→ **DATA RECORDS**
————————
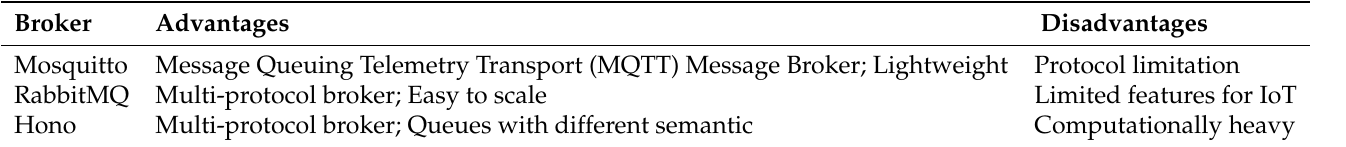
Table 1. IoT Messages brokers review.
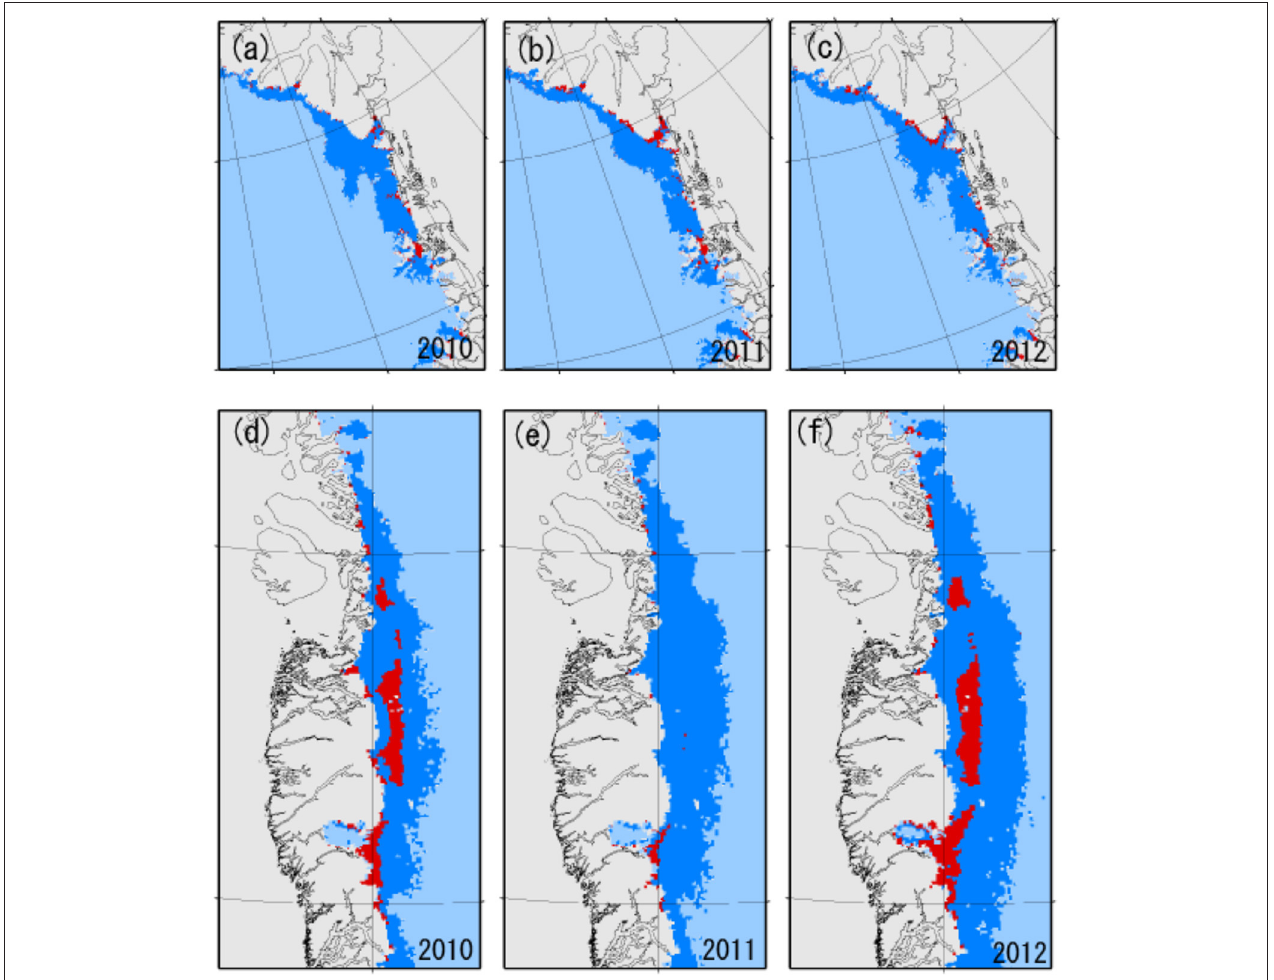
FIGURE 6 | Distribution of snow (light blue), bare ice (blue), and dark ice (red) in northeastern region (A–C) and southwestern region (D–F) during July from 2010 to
————————
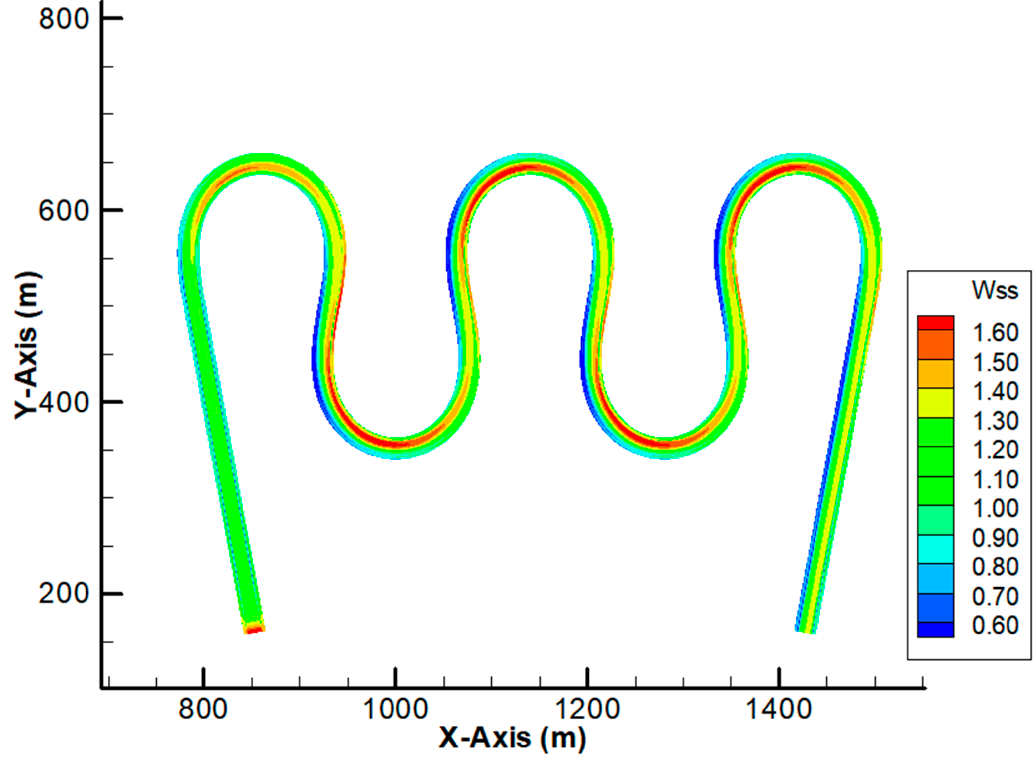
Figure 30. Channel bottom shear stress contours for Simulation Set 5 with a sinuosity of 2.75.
————————
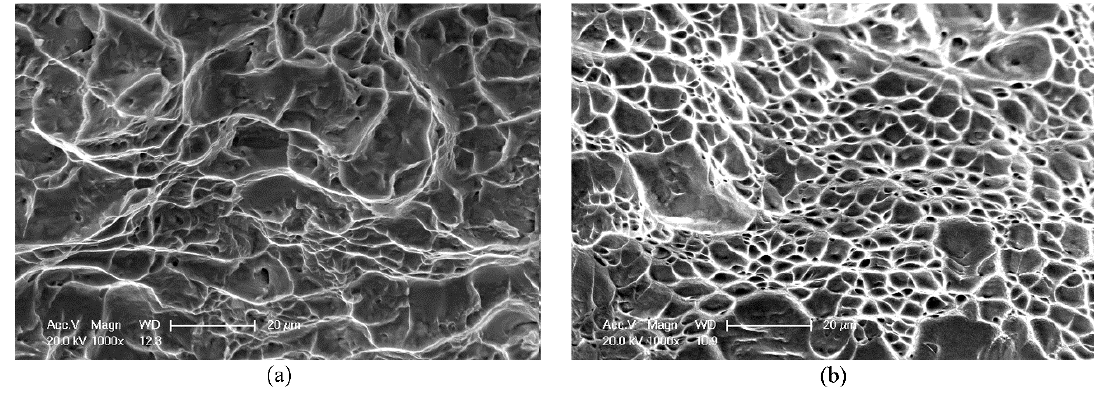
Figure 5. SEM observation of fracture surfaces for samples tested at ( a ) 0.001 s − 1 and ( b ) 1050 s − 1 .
————————
Using the entries above, transcribe exactly from the line that has "Table 1. IoT Messages brokers review." through the line that has "FIGURE 6 | Distribution". Pictures are dropped.

→ **RESPONSE**
Table 1. IoT Messages brokers review.
FIGURE 6 | Distribution of snow (light blue), bare ice (blue), and dark ice (red) in northeastern region (A–C) and southwestern region (D–F) during July from 2010 to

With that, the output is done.